There are many ways you can do this one way is to keep all the shavings and off cuts you make and put them in a plastic bag with your sculpture tying up the top or you can oil your work when you leave it I apply oil to all the cut areas of my sculptures and have had little or no problems with splitting.
A TIP
I have had great results in preventing splitting by coating the sculpture in oil at the end of each carving session.
You will also find that part seasoned timber is no where near as hard to carve as fully seasond timber.

An English Hawthorn stump
  Now for the exotic
THE WOOD TURNING CONSPIRACY




Some timbers are considered the sole provence of the turner; do not believe it! It's a conspiracy by the turning fraternity to keep the worlds most beautiful timbers to themselves.
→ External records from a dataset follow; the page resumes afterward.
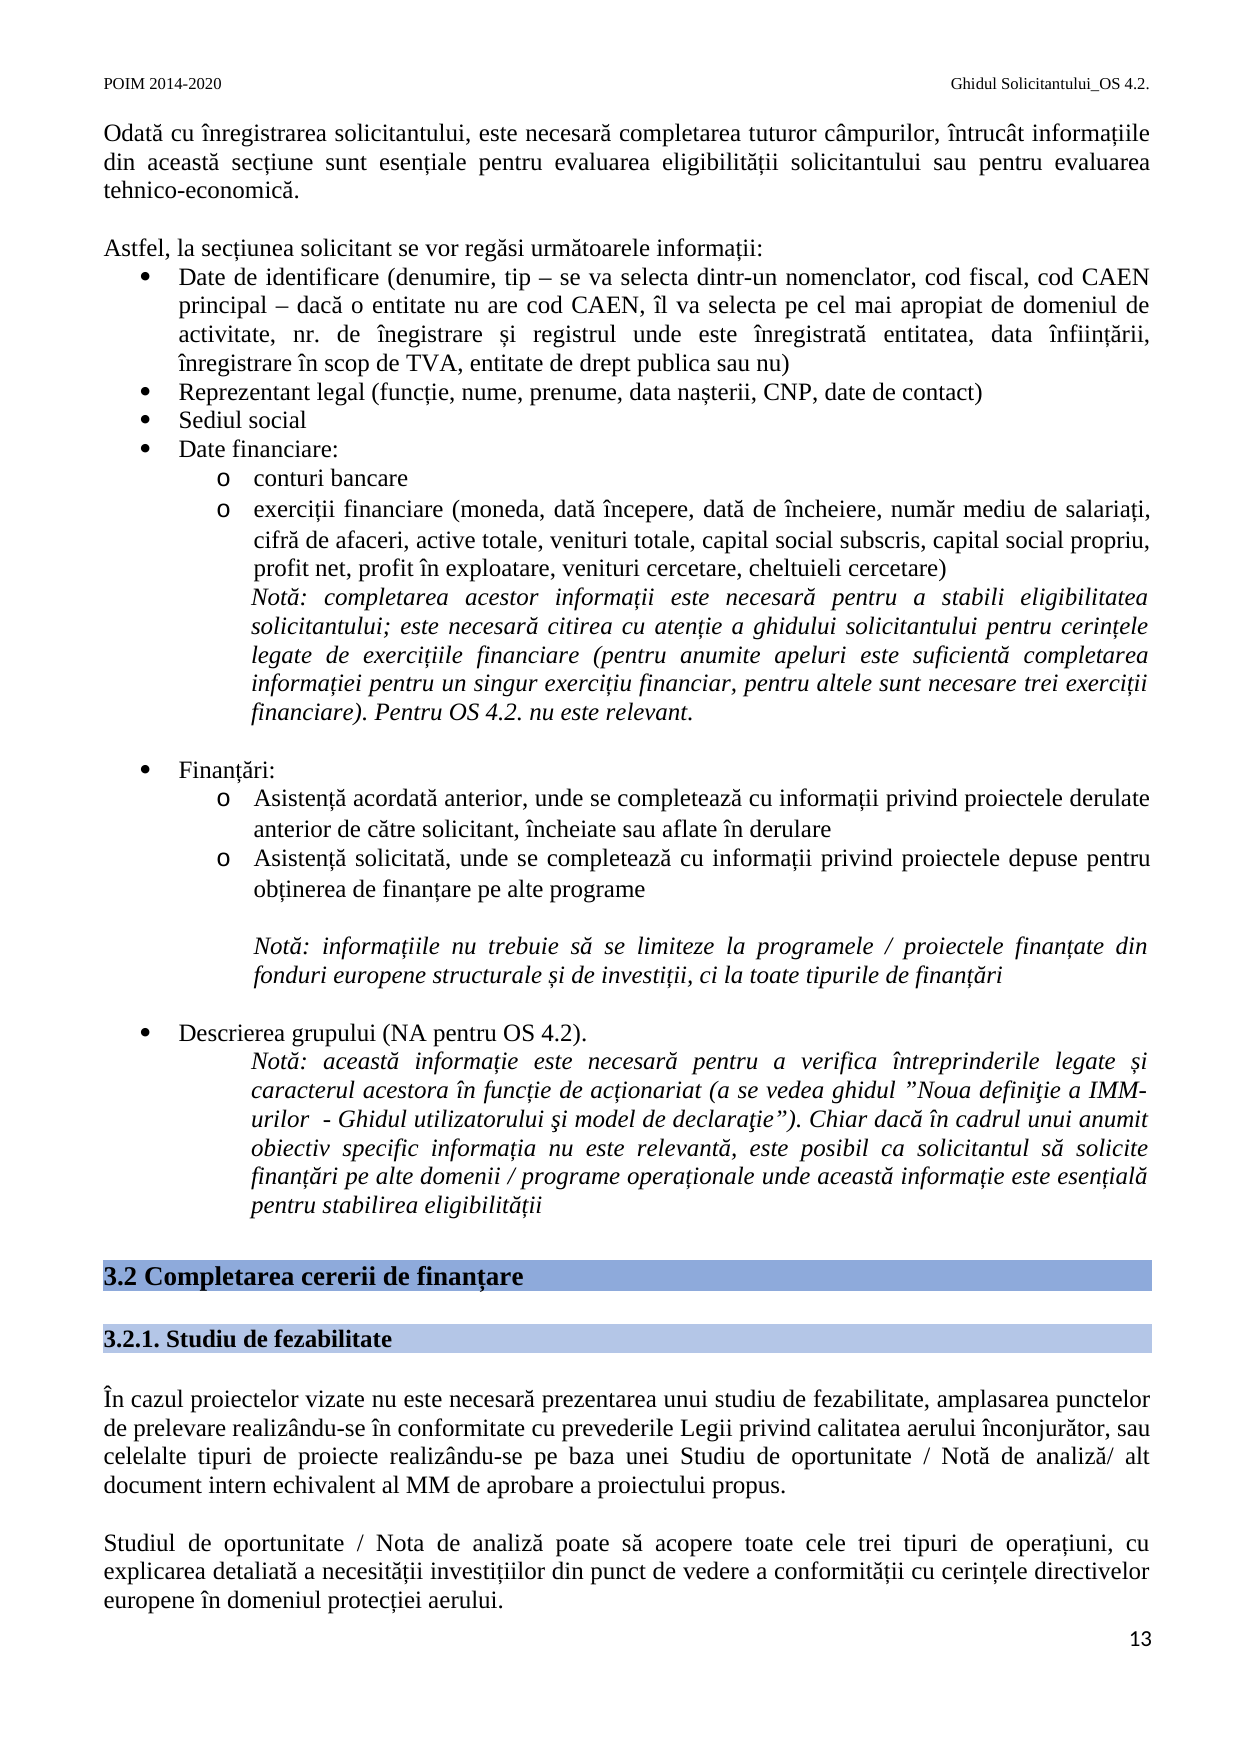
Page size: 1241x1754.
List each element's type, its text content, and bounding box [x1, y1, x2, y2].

text În cazul proiectelor vizate nu este necesară prezentarea unui studiu de fezabilitate, amplasarea punctelor de prelevare realizându-se în conformitate cu prevederile Legii privind calitatea aerului înconjurător, sau celelalte tipuri de proiecte realizându-se pe baza unei Studiu de oportunitate / Notă de analiză/ alt document intern echivalent al MM de aprobare a proiectului propus. [103, 1384, 1152, 1499]
text Astfel, la secțiunea solicitant se vor regăsi următoarele informații: [103, 233, 1152, 262]
list Notă: completarea acestor informații este necesară pentru a stabili eligibilitatea solicitantului; este necesară citirea cu atenție a ghidului solicitantului pentru cerințele legate de exercițiile financiare (pentru anumite apeluri este suficientă completarea informației pentru un singur exercițiu financiar, pentru altele sunt necesare trei exerciții financiare). Pentru OS 4.2. nu este relevant. [251, 582, 1152, 726]
subtitle 3.2.1. Studiu de fezabilitate [103, 1324, 1152, 1353]
list Reprezentant legal (funcție, nume, prenume, data nașterii, CNP, date de contact) [141, 377, 1152, 406]
list Descrierea grupului (NA pentru OS 4.2). [141, 1018, 1152, 1046]
list Sediul social [141, 406, 1152, 434]
list conturi bancare [216, 463, 1152, 494]
list Notă: informațiile nu trebuie să se limiteze la programele / proiectele finanțate din fonduri europene structurale și de investiții, ci la toate tipurile de finanțări [253, 931, 1152, 989]
list Finanțări: [141, 755, 1152, 783]
list Asistență acordată anterior, unde se completează cu informații privind proiectele derulate anterior de către solicitant, încheiate sau aflate în derulare [216, 783, 1152, 843]
text Odată cu înregistrarea solicitantului, este necesară completarea tuturor câmpurilor, întrucât informațiile din această secțiune sunt esențiale pentru evaluarea eligibilității solicitantului sau pentru evaluarea tehnico-economică. [103, 118, 1152, 204]
list Date financiare: [141, 434, 1152, 463]
text Studiul de oportunitate / Nota de analiză poate să acopere toate cele trei tipuri de operațiuni, cu explicarea detaliată a necesității investițiilor din punct de vedere a conformității cu cerințele directivelor europene în domeniul protecției aerului. [103, 1528, 1152, 1614]
list Asistență solicitată, unde se completează cu informații privind proiectele depuse pentru obținerea de finanțare pe alte programe [216, 843, 1152, 903]
list Date de identificare (denumire, tip – se va selecta dintr-un nomenclator, cod fiscal, cod CAEN principal – dacă o entitate nu are cod CAEN, îl va selecta pe cel mai apropiat de domeniul de activitate, nr. de înegistrare și registrul unde este înregistrată entitatea, data înființării, înregistrare în scop de TVA, entitate de drept publica sau nu) [141, 262, 1152, 377]
list exerciții financiare (moneda, dată începere, dată de încheiere, număr mediu de salariați, cifră de afaceri, active totale, venituri totale, capital social subscris, capital social propriu, profit net, profit în exploatare, venituri cercetare, cheltuieli cercetare) [216, 494, 1152, 582]
text Notă: această informație este necesară pentru a verifica întreprinderile legate și caracterul acestora în funcție de acționariat (a se vedea ghidul ”Noua definiţie a IMM-urilor - Ghidul utilizatorului şi model de declaraţie”). Chiar dacă în cadrul unui anumit obiectiv specific informația nu este relevantă, este posibil ca solicitantul să solicite finanțări pe alte domenii / programe operaționale unde această informație este esențială pentru stabilirea eligibilității [251, 1046, 1152, 1219]
subtitle 3.2 Completarea cererii de finanțare [103, 1260, 1152, 1291]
You can, if you take the time and patience sculpt any timber, such modern tools as the rotary carver and other powered cutting tools have made all timbers suitable for the sculptor. Okay, design permiting and taking into account the limitations of the timbers grain structure. But what the hell! its the challenge and the fantastic results that make every thing worth while.
I might suggest you wait untill you have some experience working with the different grain found in timber and feel confident in giving what can be very expensive timber your artistic administrations. You see; being a burl or a highly figured timber you get all sorts of problems like brittle areas, holes, soft timber, timber so hard you could ruin the edges of your chisels on it, grain that changes direction, width and structure by the inch. But when you do sculpt it and triumph, the finished article can be truly breath taking.
A tip
To give delicate areas the best chance of survival you should work with the grain that is you should aim to have the grain running the length of the piece this will give it the most strength. With burls or wildly grained timbers this is sumtimes an impossible task so you should alter your design to support the at risk areas .
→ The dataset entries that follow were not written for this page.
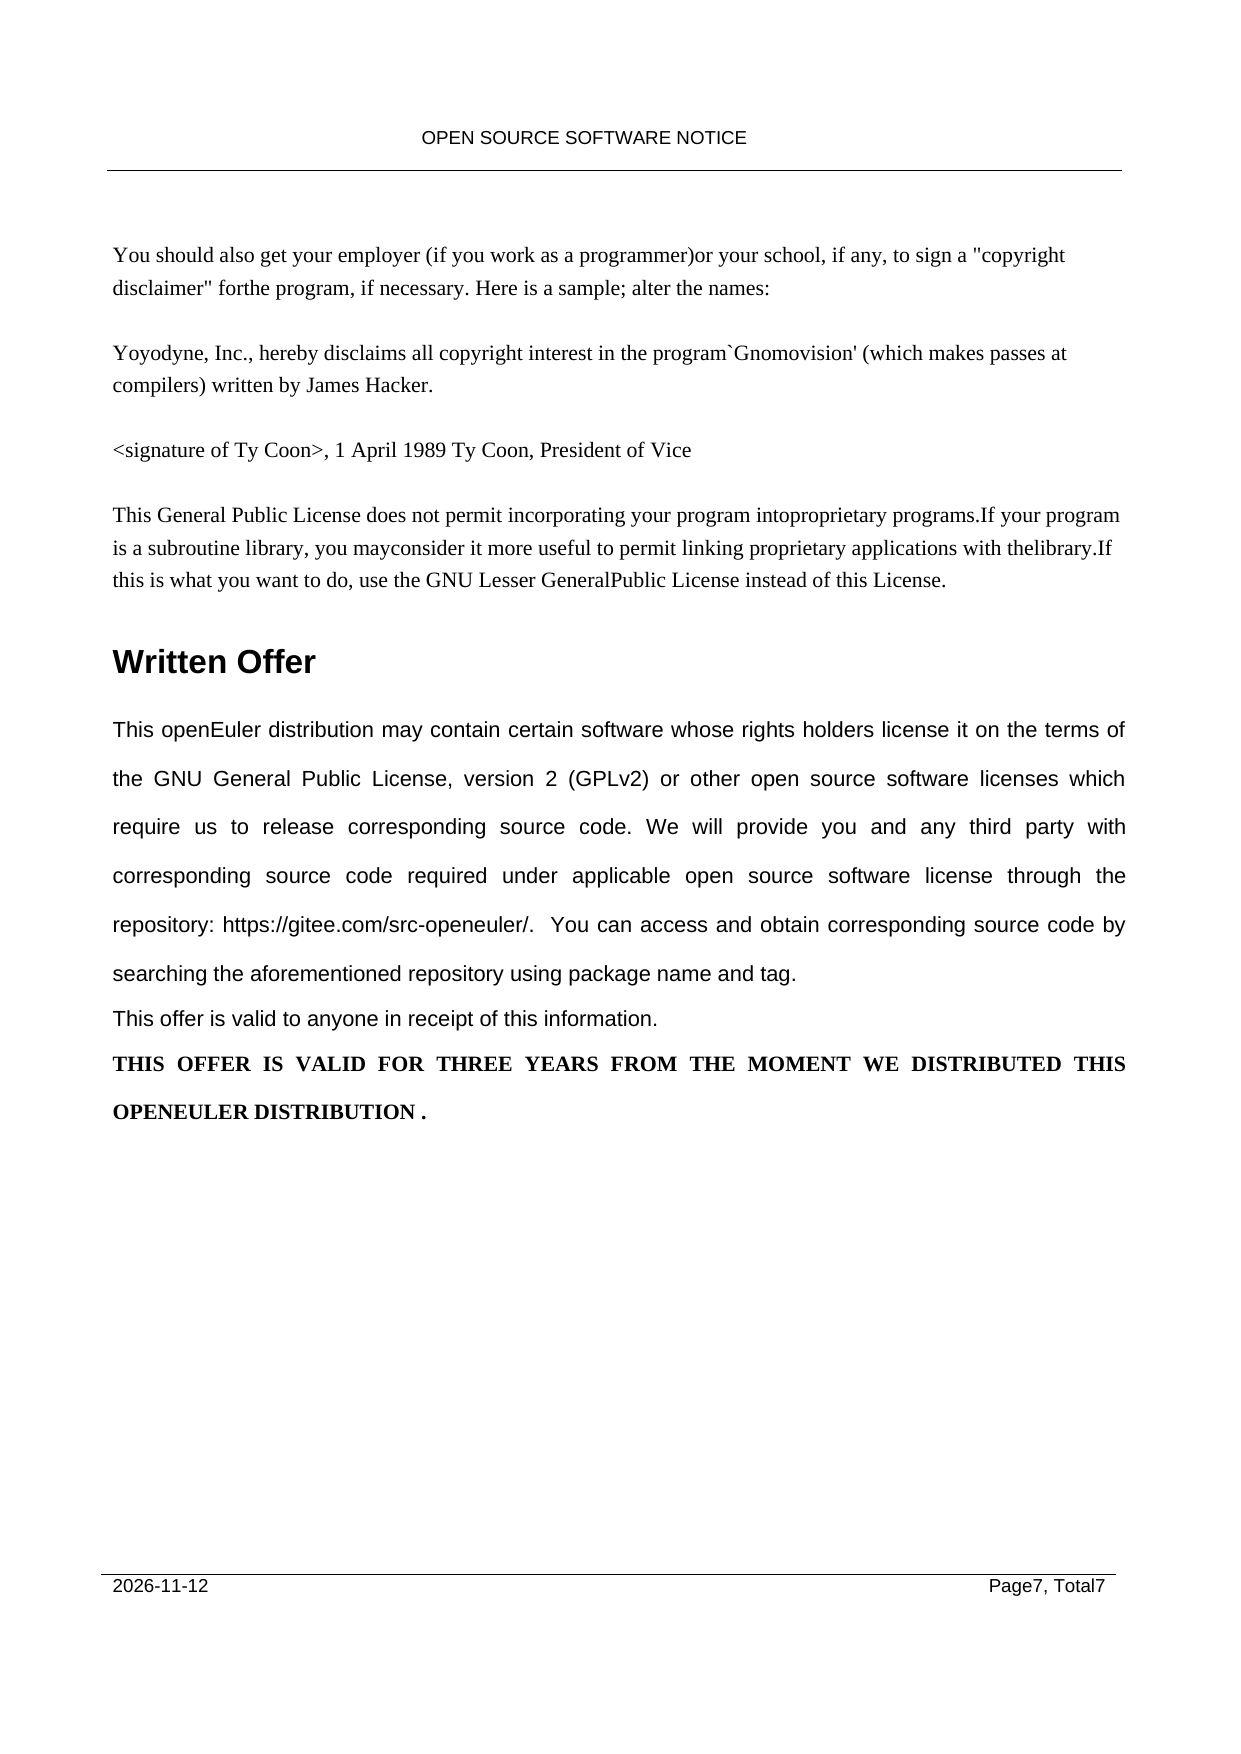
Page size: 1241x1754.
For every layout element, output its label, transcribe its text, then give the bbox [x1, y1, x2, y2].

text You should also get your employer (if you work as a programmer)or your school, if any, to sign a "copyright disclaimer" forthe program, if necessary. Here is a sample; alter the names: [112, 239, 1128, 304]
text THIS OFFER IS VALID FOR THREE YEARS FROM THE MOMENT WE DISTRIBUTED THIS OPENEULER DISTRIBUTION . [112, 1047, 1128, 1128]
text This offer is valid to anyone in receipt of this information. [112, 1002, 1128, 1034]
text Yoyodyne, Inc., hereby disclaims all copyright interest in the program`Gnomovision' (which makes passes at compilers) written by James Hacker. [112, 336, 1128, 401]
text <signature of Ty Coon>, 1 April 1989 Ty Coon, President of Vice [112, 434, 1128, 466]
text Written Offer [112, 629, 1128, 694]
text This General Public License does not permit incorporating your program intoproprietary programs.If your program is a subroutine library, you mayconsider it more useful to permit linking proprietary applications with thelibrary.If this is what you want to do, use the GNU Lesser GeneralPublic License instead of this License. [112, 499, 1128, 596]
text This openEuler distribution may contain certain software whose rights holders license it on the terms of the GNU General Public License, version 2 (GPLv2) or other open source software licenses which require us to release corresponding source code. We will provide you and any third party with corresponding source code required under applicable open source software license through the repository: https://gitee.com/src-openeuler/. You can access and obtain corresponding source code by searching the aforementioned repository using package name and tag. [112, 713, 1128, 989]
When sculpting a burl you will need to use power tools. Some burls will have to be sculpted soley with power tools.

A TIP
If you find the timber you are working on is to hard to carve the detail you would like in it, then you can soften the wood with alcohol! NO you are not going to have a Jack Daniels flavoured sculpture. Sorry the alcohol to use is de-natured alcohol.
It will soften most normal hard timbers and will not course the grain to raise, but has little or no effect on burls so give it a go.